FAMÍLIA E FUNÇÃO SOCIAL

Inez Lemos

Pais separados, lares monoparentais, recasamentos, filhos criados entre não irmãos. O estatuto da família mudou. O mundo moderno tornou-se o lugar em que narciso deita e rola. E dificulta a tarefa do pai e da mãe, que, diante de ofertas sedutoras e exigências de consumo, beleza e visibilidade, se desesperam. A luta hoje é por reconhecimento e prestígio social. As demandas dos pais por resultados imediatos geralmente os impedem de olhar para os filhos como seres de sentimentos - muitos se esquecem de que, quando envolvem filhos, os direitos individuais tornam-se suspensos e reduzidos.

A vida moderna também não é fácil para os homens. Muitos pais se sentem desqualificados diante dos filhos por não conseguirem atender suas exigências de consumo. Inicia-se o processo de culpabilização, atribuindo somente a eles a responsabilidade de fracasso, quando ela é também social - desemprego, crise econômica. Pressionados, os filhos são vistos mais como fardo que como fonte de prazer. Família é lugar de alegria e sofrimento. Não deve ser administrada na lógica empresarial - custo/benefício.

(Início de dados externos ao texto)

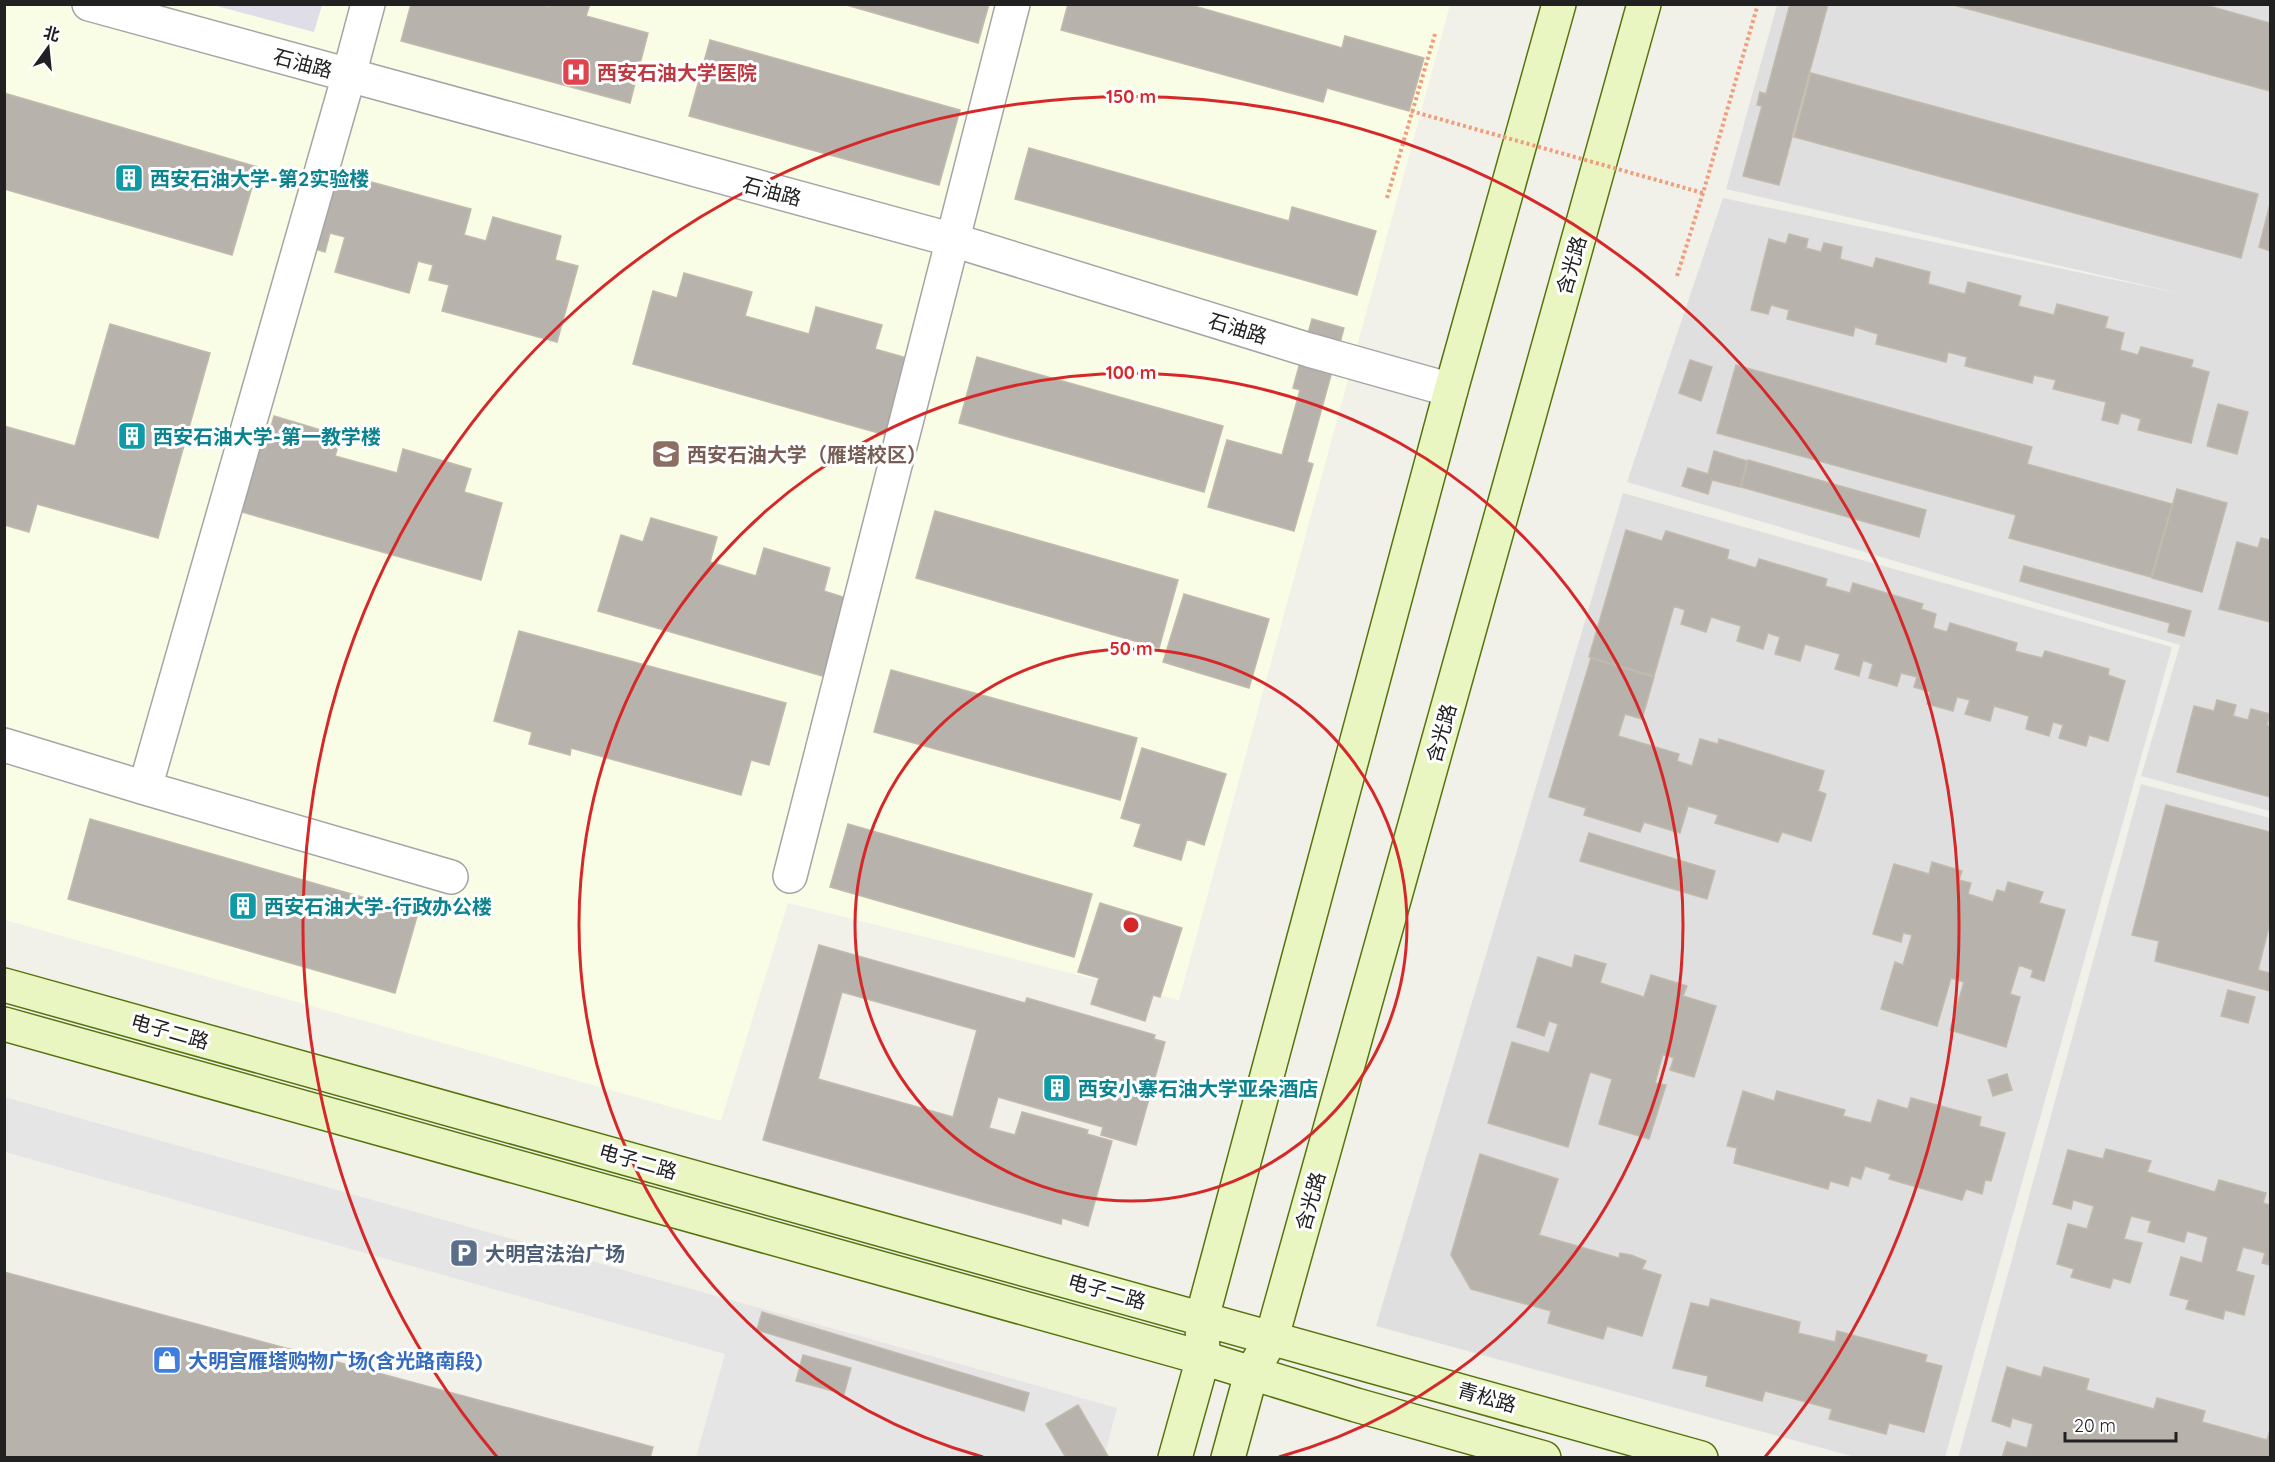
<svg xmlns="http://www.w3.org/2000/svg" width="2275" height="1462" font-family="Quicksand,'Noto Sans SC',sans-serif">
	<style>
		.residential { fill: #dfdfdf }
		.education { fill: #f9fde6 }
		.parking { fill: #e5e5e5 }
		.plaza { fill: #dfdde7 }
		.building { fill: #b7b2ab; stroke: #c2baac; stroke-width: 1.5; fill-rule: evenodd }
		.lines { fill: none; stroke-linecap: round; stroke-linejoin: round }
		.street-casing { stroke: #a5a5a5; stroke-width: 36 }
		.secondary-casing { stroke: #56740d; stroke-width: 36 }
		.path { stroke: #f19c7a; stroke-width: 4; stroke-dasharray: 3 3; stroke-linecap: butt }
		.street { stroke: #fff; stroke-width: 33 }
		.secondary { stroke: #eaf6c2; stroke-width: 33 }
		.path-bridge { stroke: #f19c7a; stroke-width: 4; stroke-dasharray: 3 3; stroke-linecap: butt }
		.ring { fill: none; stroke: #d62828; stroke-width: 3 }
		.labels { text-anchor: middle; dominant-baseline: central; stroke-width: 6; stroke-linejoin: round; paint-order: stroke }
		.street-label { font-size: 20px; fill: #212121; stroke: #fff }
		.health-label { font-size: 20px; font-weight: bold; fill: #be3a42; stroke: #fff; text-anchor: start }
		.culture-label { font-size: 20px; font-weight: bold; fill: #0d838f; stroke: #fff; text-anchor: start }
		.education-label { font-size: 20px; font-weight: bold; fill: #785e54; stroke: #fff; text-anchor: start }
		.service-label { font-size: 20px; font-weight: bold; fill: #4e5e75; stroke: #fff; text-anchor: start }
		.shop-label { font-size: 20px; font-weight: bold; fill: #366cbe; stroke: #fff; text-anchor: start }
		.centre { fill: #d62828; stroke: #fff; stroke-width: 3 }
		.ring-label { font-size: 18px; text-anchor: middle; font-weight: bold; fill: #d62828; stroke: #fff; stroke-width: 6; stroke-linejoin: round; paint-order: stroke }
	</style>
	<rect width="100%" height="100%" fill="#f1f0e9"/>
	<path class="residential" d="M1777,5H2270V811L2141,776L2180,645L1627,482L1723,198L2187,295L1726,189Z
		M1623,493L2172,647L1945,1457H1855L1376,1326Z
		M2141,784L2270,818V1457L1958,1458Z"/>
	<path class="education" d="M4,5H1450L1179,1000L788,903L721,1121L5,920Z"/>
	<path class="parking" d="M4,1097L1117,1408L1104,1457H696L725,1354L5,1152Z"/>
	<path class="plaza" d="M213,5H322L314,32Z"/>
	<path class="building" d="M411,4H539L549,7L550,4H590L586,16L648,33L630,103L401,41Z
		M843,4H989L978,43Z
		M1068,4H1187L1342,48L1345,36L1424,58L1409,111L1327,88L1323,102L1061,30Z
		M1790,4H1828L1779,185L1743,176L1762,106L1757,105L1760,92L1766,94Z
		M1950,4H2202L2270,23V91Z
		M710,40L960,110L939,185L689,116Z
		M1811,73L2258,194L2241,258L1794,137Z
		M4,93L258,167L232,255L4,189Z
		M1029,148L1289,221L1292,207L1376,231L1357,295L1015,199Z
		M327,170L471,209L464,235L486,241L493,217L561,236L555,260L578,266L557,342L442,311L449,285L429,280L433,265L418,261L409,293L335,272L345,237L330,233L325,252L306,246Z
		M2270,204V251L2259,247Z
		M1789,234L1808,239L1806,248L1821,252L1824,243L1842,247L1840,259L1873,268L1876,258L1930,272L1928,284L1965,294L1968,282L2021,296L2018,306L2054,315L2057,304L2108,317L2105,328L2124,333L2120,350L2138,355L2141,347L2193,360L2191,367L2209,372L2191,443L2138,430L2141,419L2121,413L2118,424L2102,420L2106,402L2053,389L2056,380L2034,375L2032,383L1965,366L1967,357L1948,352L1946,362L1876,344L1878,334L1855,327L1853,336L1787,319L1789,310L1771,305L1768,314L1751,310L1769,239L1786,244Z
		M684,273L752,292L745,316L809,334L816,307L882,325L875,349L914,360L893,437L633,364L653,291L677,298Z
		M1312,319L1344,328L1307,462L1313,464L1294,531L1208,507L1227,440L1282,455L1300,390L1293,388Z
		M110,324L210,353L158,538L37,504L29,532L4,525V426L75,446Z
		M977,357L1223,426L1204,492L959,423Z
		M1690,360L1712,367L1701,401L1679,393Z
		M1736,365L2032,447L2027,464L2172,504L2151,577L2009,538L2016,515L1717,433Z
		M2218,404L2248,412L2237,454L2207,446Z
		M274,416L341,436L335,456L397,473L403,449L471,469L464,492L502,503L481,580L221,506L243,431L268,438Z
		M1714,451L1747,461L1740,487L1712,480L1708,494L1682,486L1688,468L1708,474Z
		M1748,460L1926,510L1919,537L1741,487Z
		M2177,489L2227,503L2202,592L2152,578Z
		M935,511L1178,580L1159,648L916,578Z
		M651,518L717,537L710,562L756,576L764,548L830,568L824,591L849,599L826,677L598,611L621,535L643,542Z
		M1626,530L1662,541L1666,531L1729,550L1727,559L1756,568L1759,559L1827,579L1825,586L1850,593L1853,583L1923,604L1921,609L1936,614L1933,628L1947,632L1950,623L2017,643L2015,651L2042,658L2045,651L2109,669L2108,675L2125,681L2108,741L2089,735L2086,746L2059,738L2063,725L2053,722L2049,736L2026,729L2029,716L1994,706L1990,721L1965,714L1970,700L1957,697L1953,711L1927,704L1930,692L1914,687L1917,677L1901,673L1897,686L1869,678L1873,664L1863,660L1859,676L1835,669L1840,654L1805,644L1800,661L1775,654L1780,637L1768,633L1763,649L1737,641L1741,626L1711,617L1706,632L1681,624L1685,610L1674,606L1654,676L1589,657Z
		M2261,538L2270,540V622L2219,609L2237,542L2258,548Z
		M2024,566L2191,611L2184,636L2168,632L2170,623L2020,581Z
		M1184,594L1269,619L1249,688L1163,662Z
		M519,631L786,703L769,765L751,760L741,795L571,748L570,755L529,744L532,732L494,721Z
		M1591,658L1654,677L1642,719L1625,714L1618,736L1679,754L1677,761L1692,766L1700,739L1718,744L1719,739L1824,771L1818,791L1826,794L1811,841L1782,832L1778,842L1715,823L1718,815L1688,806L1680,833L1644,822L1640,832L1584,815L1586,808L1549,797Z
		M891,670L1137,738L1120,800L874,732Z
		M2217,700L2236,705L2233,716L2248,720L2251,709L2270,714L2267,725L2270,726V797L2177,772L2194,706L2214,711Z
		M1142,748L1226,774L1204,845L1187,839L1181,860L1134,846L1141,824L1121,818Z
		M2166,805L2270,832V923L2258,970L2270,973V991L2155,961L2159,941L2132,935Z
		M90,819L418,913L395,993L68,899Z
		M848,824L1092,894L1074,957L830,887Z
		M1589,833L1715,871L1707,899L1580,861Z
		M1932,862L1962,871L1959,880L1971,883L1968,894L1993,902L1997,890L2005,892L2008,882L2043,892L2039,903L2065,910L2044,981L2031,977L2033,970L2019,965L2010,994L2020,997L2006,1047L1950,1030L1964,982L1951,978L1937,1026L1881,1009L1895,962L1903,965L1912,935L1903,933L1901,942L1873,934L1894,864L1929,874Z
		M1100,903L1182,928L1160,997L1153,995L1145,1021L1091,1004L1099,978L1078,972Z
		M819,945L1025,1003L1027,998L1155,1035L1154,1039L1165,1042L1136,1145L1101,1135L1103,1127L998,1097L989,1128L1015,1135L1022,1112L1088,1130L1087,1134L1112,1141L1088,1226L1062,1218L1061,1224L763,1140ZM842,992L977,1030L953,1117L818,1079Z
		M1575,955L1606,964L1600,983L1644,997L1651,975L1687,986L1683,996L1716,1006L1694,1077L1670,1070L1674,1058L1663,1054L1655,1083L1666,1085L1649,1139L1599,1124L1612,1079L1590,1072L1568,1147L1488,1123L1512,1042L1549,1053L1558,1024L1549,1021L1544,1036L1517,1027L1538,957L1572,968Z
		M2228,990L2255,997L2248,1023L2221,1016Z
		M2007,1074L2012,1090L1993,1096L1988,1080Z
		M1743,1091L1774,1101L1777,1091L1845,1110L1843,1116L1871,1123L1878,1100L1908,1109L1911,1098L1981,1117L1979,1126L2005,1133L1991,1181L1985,1180L1982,1194L1966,1189L1962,1200L1889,1179L1891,1174L1865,1166L1861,1179L1851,1176L1848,1186L1830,1181L1828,1189L1734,1163L1737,1148L1727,1146Z
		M2106,1149L2151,1161L2147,1172L2215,1192L2219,1180L2266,1193L2263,1203L2270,1205V1265L2262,1263L2265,1253L2243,1247L2236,1271L2254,1276L2244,1315L2225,1310L2223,1319L2186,1309L2189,1300L2170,1295L2181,1257L2202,1263L2208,1237L2187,1231L2184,1242L2148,1232L2151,1221L2131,1216L2124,1239L2142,1243L2130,1283L2113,1278L2110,1288L2071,1277L2074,1269L2057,1264L2068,1224L2087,1229L2094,1206L2073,1200L2071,1209L2053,1204L2068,1150L2103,1159Z
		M1480,1154L1558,1179L1539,1235L1619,1258L1620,1253L1631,1255L1646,1261L1642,1269L1661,1275L1642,1336L1607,1326L1603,1339L1548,1323L1551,1311L1471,1289L1451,1255Z
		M4,1272L653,1447L650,1458H4Z
		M1711,1299L1800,1322L1798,1333L1835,1342L1837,1331L1927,1355L1925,1362L1942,1366L1924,1432L1889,1423L1886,1434L1829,1419L1832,1409L1765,1391L1762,1401L1706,1386L1708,1376L1673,1368L1691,1303L1709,1307Z
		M762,1312L1029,1393L1024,1411L757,1330Z
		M803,1355L851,1368L844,1394L796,1381Z
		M2007,1367L2041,1377L2044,1367L2089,1379L2086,1390L2154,1409L2157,1398L2205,1411L2202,1422L2267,1440L2270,1430V1458H2002L2007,1442L2027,1448L2033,1424L2012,1418L2010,1427L1992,1421Z
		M1078,1405L1109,1458H1066L1046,1424Z"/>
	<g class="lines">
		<g class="street-casing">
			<path id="street" d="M89,4L953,240L1309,350L1451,390
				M4,745L145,788L349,75L368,4
				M145,788L451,877
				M790,876L1013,4"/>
		</g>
		<g class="secondary-casing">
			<path id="secondary" d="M4,985L1701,1458
				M4,1024L1203,1358L1356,1405L1544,1458
				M1175,1458L1203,1358L1202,1318L1451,390L1559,4
				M1228,1458L1251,1374L1272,1337L1644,4"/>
		</g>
		<path class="path" d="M1387,198L1435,34
			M1677,276L1703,193L1758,4"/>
		<use href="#street" class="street"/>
		<use href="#secondary" class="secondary"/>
		<path class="path-bridge" d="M1411,111L1703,193"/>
	</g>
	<g class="ring">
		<circle cx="1131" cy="925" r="276"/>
		<path d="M983 1457A552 552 0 1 1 1279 1457"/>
		<path d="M497 1457A828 828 0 1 1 1765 1457"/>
	</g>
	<defs>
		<g id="hospital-square" transform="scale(1.5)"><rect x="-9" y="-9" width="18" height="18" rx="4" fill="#e0444e" stroke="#fff"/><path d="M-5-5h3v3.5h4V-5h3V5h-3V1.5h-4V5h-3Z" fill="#fff"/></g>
		<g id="building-square" transform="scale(1.5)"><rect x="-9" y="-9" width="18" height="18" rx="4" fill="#0f9aa8" stroke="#fff"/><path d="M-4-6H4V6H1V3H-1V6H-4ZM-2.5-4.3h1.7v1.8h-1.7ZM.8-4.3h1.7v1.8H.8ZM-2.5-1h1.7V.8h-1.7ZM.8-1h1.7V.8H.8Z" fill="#fff"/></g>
		<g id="university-square" transform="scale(1.5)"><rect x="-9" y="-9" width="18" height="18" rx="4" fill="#8d6e63" stroke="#fff"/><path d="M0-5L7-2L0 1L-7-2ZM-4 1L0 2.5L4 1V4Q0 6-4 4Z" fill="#fff"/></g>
		<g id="parking-square" transform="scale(1.5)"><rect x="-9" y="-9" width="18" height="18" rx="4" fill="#5c6f8a" stroke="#fff"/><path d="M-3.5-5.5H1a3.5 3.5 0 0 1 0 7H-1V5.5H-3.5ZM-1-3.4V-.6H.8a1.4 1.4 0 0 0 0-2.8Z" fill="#fff"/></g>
		<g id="shop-square" transform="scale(1.5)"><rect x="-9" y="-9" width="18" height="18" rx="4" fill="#3f7fe0" stroke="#fff"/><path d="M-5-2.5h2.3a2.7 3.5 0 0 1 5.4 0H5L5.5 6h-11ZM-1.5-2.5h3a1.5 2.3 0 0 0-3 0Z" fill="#fff"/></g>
	</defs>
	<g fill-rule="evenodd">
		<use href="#hospital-square" x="576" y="72"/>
		<use href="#building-square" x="129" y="178"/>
		<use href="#building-square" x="132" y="436"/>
		<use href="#university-square" x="666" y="454"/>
		<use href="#building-square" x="243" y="906"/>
		<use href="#building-square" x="1057" y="1088"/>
		<use href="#parking-square" x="464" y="1253"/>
		<use href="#shop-square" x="167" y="1360"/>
	</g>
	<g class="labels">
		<g class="street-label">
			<text transform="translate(303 63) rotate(15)">石油路</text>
			<text transform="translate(772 191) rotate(15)">石油路</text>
			<text transform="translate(1571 265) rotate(-74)">含光路</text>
			<text transform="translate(1238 328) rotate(17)">石油路</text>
			<text transform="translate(1441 733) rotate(-74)">含光路</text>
			<text transform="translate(170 1031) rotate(16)">电子二路</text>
			<text transform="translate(638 1161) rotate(16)">电子二路</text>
			<text transform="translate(1310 1201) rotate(-74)">含光路</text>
			<text transform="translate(1107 1291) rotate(16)">电子二路</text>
			<text transform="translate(1487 1397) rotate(16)">青松路</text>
		</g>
		<g class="health-label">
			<text x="597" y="72">西安石油大学医院</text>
		</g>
		<g class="culture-label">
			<text x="150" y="178">西安石油大学-第2实验楼</text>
			<text x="153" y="436">西安石油大学-第一教学楼</text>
			<text x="264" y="906">西安石油大学-行政办公楼</text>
			<text x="1078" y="1088">西安小寨石油大学亚朵酒店</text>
		</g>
		<g class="education-label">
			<text x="687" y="454">西安石油大学（雁塔校区）</text>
		</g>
		<g class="service-label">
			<text x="485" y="1253">大明宫法治广场</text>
		</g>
		<g class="shop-label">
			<text x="188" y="1360">大明宫雁塔购物广场(含光路南段)</text>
		</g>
	</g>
	<circle cx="1131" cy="925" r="9" class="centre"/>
	<g class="ring-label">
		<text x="1131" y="103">150 m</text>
		<text x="1131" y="379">100 m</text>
		<text x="1131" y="655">50 m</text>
	</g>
	<rect width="2275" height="1462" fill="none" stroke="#212121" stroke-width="12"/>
	<g transform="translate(48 48) rotate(15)" stroke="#ffffff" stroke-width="4.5" paint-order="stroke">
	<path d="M0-4.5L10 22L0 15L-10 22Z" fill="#212121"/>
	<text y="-9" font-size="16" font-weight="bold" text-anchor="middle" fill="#212121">北</text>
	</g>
	<path d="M2065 1432v9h111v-9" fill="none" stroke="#212121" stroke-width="3"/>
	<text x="2074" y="1432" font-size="18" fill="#212121" stroke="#ffffff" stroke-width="4.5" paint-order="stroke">20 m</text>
</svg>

Vários fatores contribuem para a separação dos casais. A insegurança nas relações se ampliou tanto no contexto afetivo como social. Que amanhã nos espera? O desafio está em descobrirmos saídas que não nos oprimam. No fundo da questão, há a idéia de felicidade, que, contaminada pela lógica economicista, vicia o olhar da família. A anatomia das relações afetivas, quando envolve pais e filhos, revela distorção nos valores e na forma de conceber o mundo. Outrora, filho representava orgulho, era visto como o herdeiro de um nome, alguém que daria continuidade ao legado familiar.

A questão financeira era tratada de forma discreta e se restringia ao âmbito da família. Não era comum contabilizar os custos da educação da prole - hábito que hoje se tornou corriqueiro. Como podemos desejar jovens menos interesseiros se os educamos mais voltados para a conta bancária que para a conta da satisfação? Se o sentimento que cultuamos é o da competição, do levar vantagem a qualquer custo, como podemos esperar posturas generosas e amigáveis na hora em que eles, já casados, resolvem se separar?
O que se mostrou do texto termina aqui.